Highlights
– Department of Justice’s 2010 budget outlines some new high-tech programs
– FBI’s new electronic surveillance program designed to help the agency deal with changing communications technology
– Proper oversight by Congress and agency department heads critical to ensuring programs adhere to laws
The Department of Justice released its budget requests for 2010 on May 7, 2009. Included in it were three high-tech programs the department hopes will improve its collection, analysis and information sharing on criminal and terrorist suspects. The high-tech programs include a new “Advanced Electronic Surveillance” program for the Federal Bureau of Investigation (FBI), the development of the Biometric Technology Center, and a terrorist information-sharing program for INTERPOL – the international anti-crime organization.
While the programs will help the agencies handle the enormous amounts of intelligence information traversing the airwaves and cyberspace, we expect civil rights groups to scrutinize the constitutional and privacy implications posed by the new measures.
Warrantless Wiretaps Still the Issue
In December 2005, the New York Times broke the story on the National Security Agency’s (NSA) warrantless surveillance program on United States (US) citizens. Under the NSA’s “terrorist surveillance program”, the agency was authorized to monitor phone calls, e-mails, Internet activity, text messaging, and other communication involving any party believed by the NSA to be outside the US even if the other end of the communication was located within the US.
Many privacy advocates fear some of the new programs funded and developed by the DOJ could lead to similar instances of warrantless eavesdropping on US citizens. The DOJ argues that it is trying to keep pace with new technologies being used by criminals and terrorists. While technology will make the DOJ and the agencies underneath the department better equipped to track suspects and develop links between terrorist and organized crime members, we remain concerned that those same agencies may overstep their legal authority and reignite the debate associated with the monitoring of private communications.
FBI Develops New Electronic Surveillance Program
Long criticized for its slow reforms after the 9/11 attacks, the Federal Bureau of Investigation (FBI) is currently developing a new “Advanced Electronic Surveillance” program which is being funded at US$233.9 million for 2010. The program is dubbed “Going Dark” and will enhance the agency’s electronic surveillance intelligence collection and evidence gathering capabilities. The program is designed to help the agency deal with changing technology and ways to intercept phone calls such as those used by Voice-Over-Internet-Protocol (VOIP) phones or Internet telephony programs such as Skype.
The program is also conducting research on ways to conduct automated analysis to look for links between subjects of surveillance and other current or past investigative suspects. The automated analysis by computers could help investigators uncover large criminal operations or terrorist plots.

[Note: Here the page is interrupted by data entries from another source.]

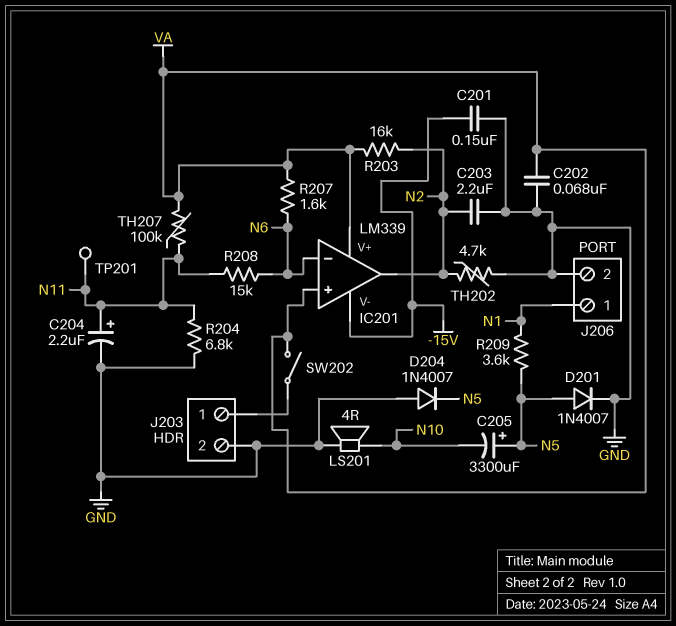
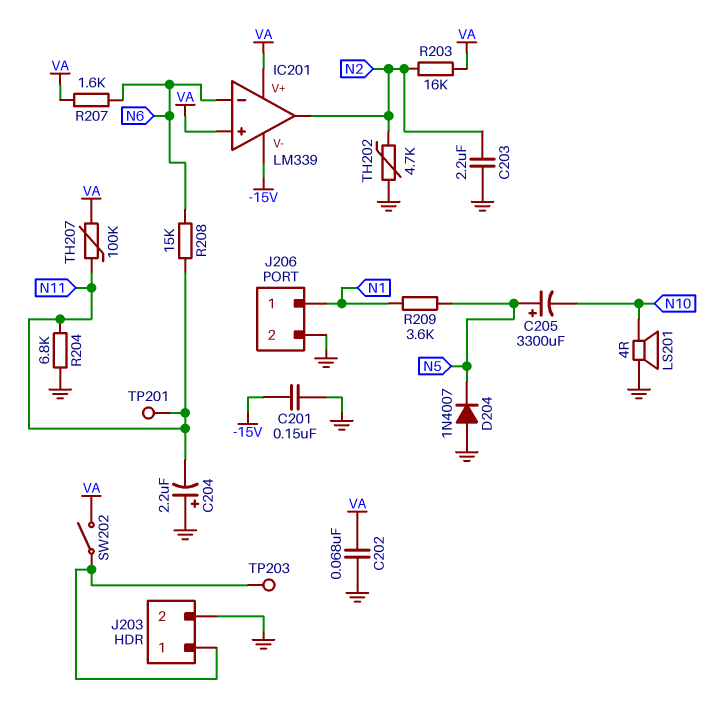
C204: 2.2uF (plus N11, minus GND) -> 2.2uF (plus GND, minus N11)
D201: diode 1N4007 (A N5, K GND) -> none
TP203: none -> test point (J203/1)

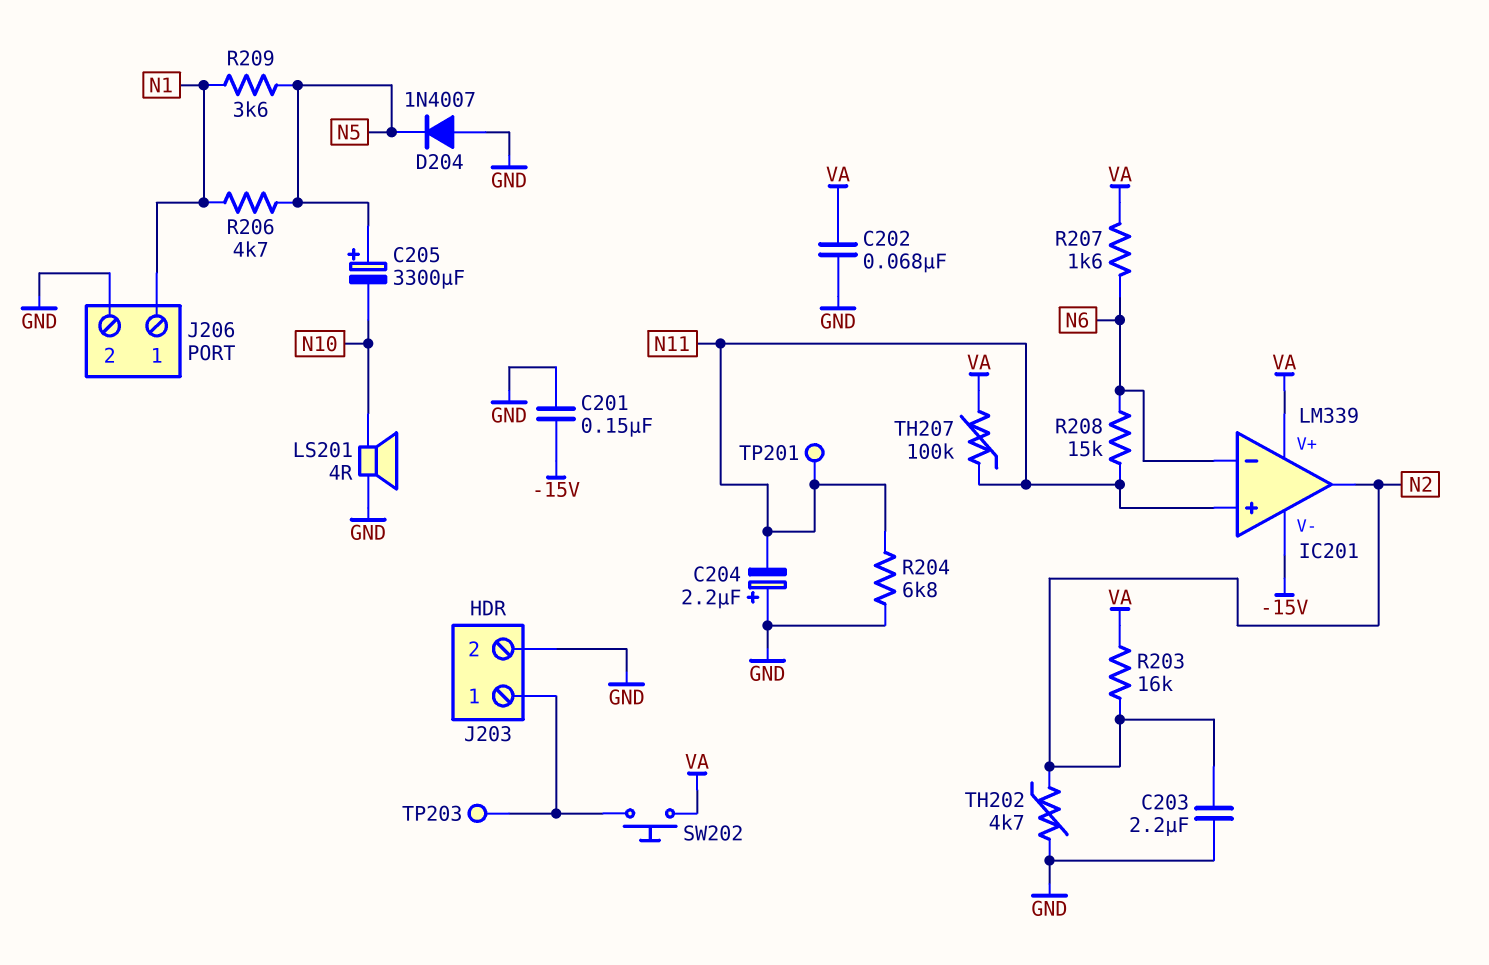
IC201 pin in+: VA -> N11
R206: none -> 4.7k (N1, N5)
SW202: switch (J203/1, VA) -> button (J203/1, VA)

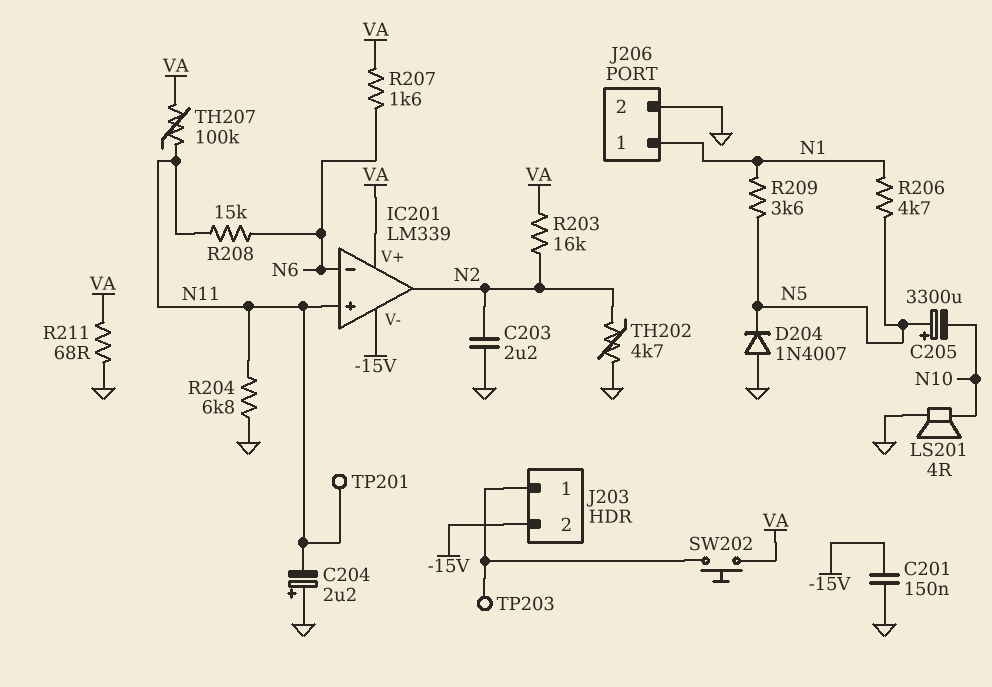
C202: 68nF (GND, VA) -> none
J203 pin 2: GND -> -15V
R211: none -> 68 (GND, VA)

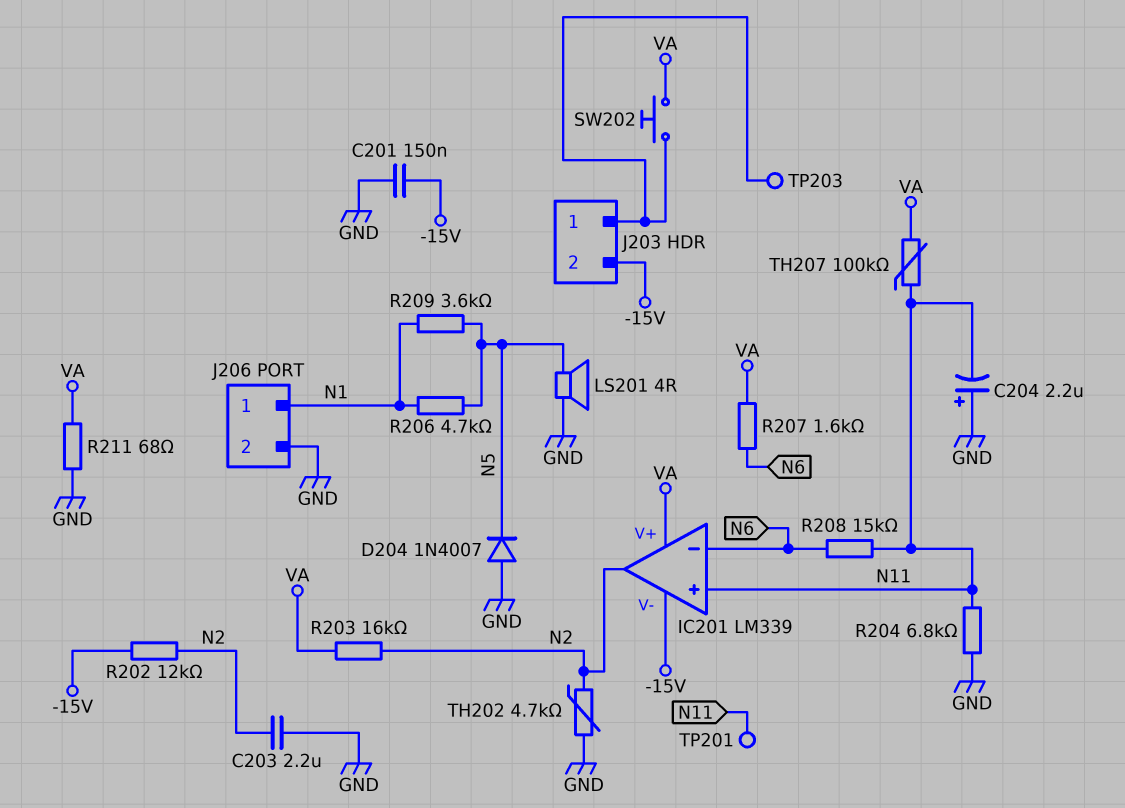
C205: 3300uF (plus N5, minus N10) -> none
LS201: speaker 4R (GND, N10) -> speaker 4R (GND, N5)
R202: none -> 12k (-15V, N2)

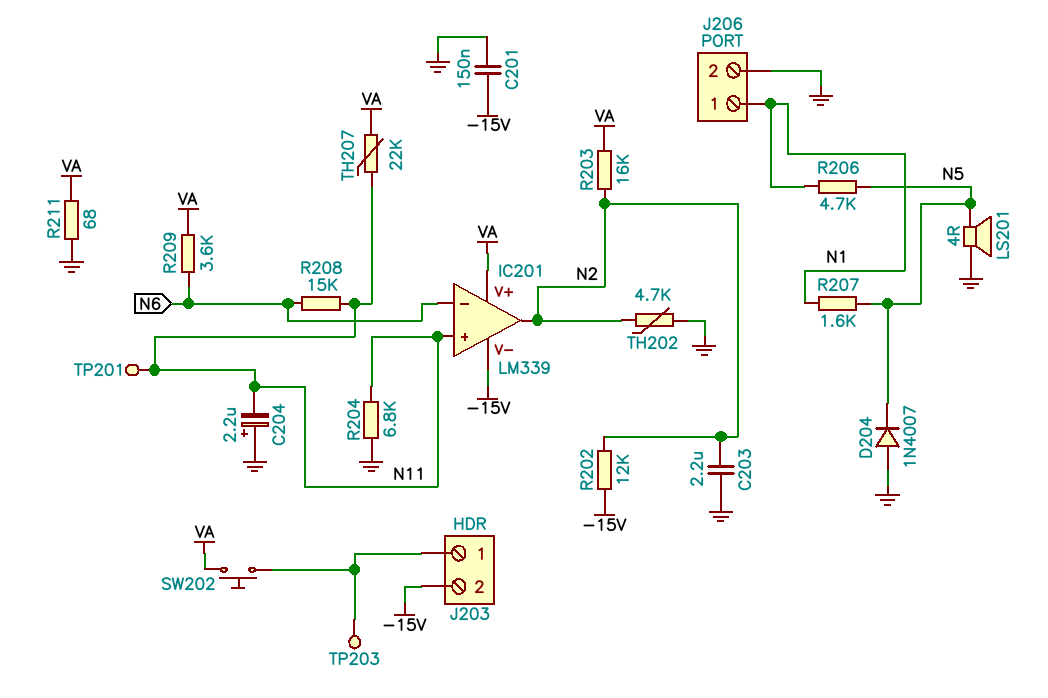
R207: 1.6k (N6, VA) -> 1.6k (N1, N5)
R209: 3.6k (N1, N5) -> 3.6k (N6, VA)
TH207: 100k (N11, VA) -> 22k (N11, VA)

Similar to the NSA, the biggest challenge for the FBI and DOJ to overcome is not necessarily the collection of evidence but the analysis of it, an often overwhelming task. Today, criminal and terrorist investigations are often made up of gigabytes or terabytes of digital evidence. This has put a great demand on the agency to increase its data mining and digital analysis capabilities to find the important pieces of information to build a comprehensive case.
Plans For A New Biometric Technologies Center
Also included in the DOJ’s 2010 budget is the cost of building a new US$97 million dollar center dedicated to researching and developing new biometric technologies. The center will be a joint effort between the FBI and the Department of Defense (DoD) to develop projects such as the FBI’s Next Generation Identification (NGI). NGI will be a vast database of personal data including fingerprints, iris scans and DNA which is expected to come online in 2010.
Efforts to catalog and centralize a person’s biometric data will help federal, state, and local law enforcement agencies solve more cases with greater efficiency and accuracy after this type of evidence is gathered at a crime scene. Vast depositories of intimate personal information kept by the government will face major rights group scrutiny, particularly in terms of safeguarding that information.
Funding for INTERPOL’s Terrorist Information Sharing Program
DOJ’s budget request also includes a program called Project Vennlig – a terrorist information-sharing program run by the organization. The program was initiated by the US DoD to obtain criminal information about insurgents killed or captured in Iraq. The program gathers information from insurgent’s cell phones and documents found in their possession. The goal of the program is to obtain and integrate the information collected in a manner that can be disseminated to INTERPOL member countries so that each can proactively target terrorist groups and members.
All of these programs will play an important role in fighting crime and terrorism, but the key to their success will be proper oversight by members of Congress and the heads of these agencies to ensure the civil and privacy rights of US citizens are not overrun.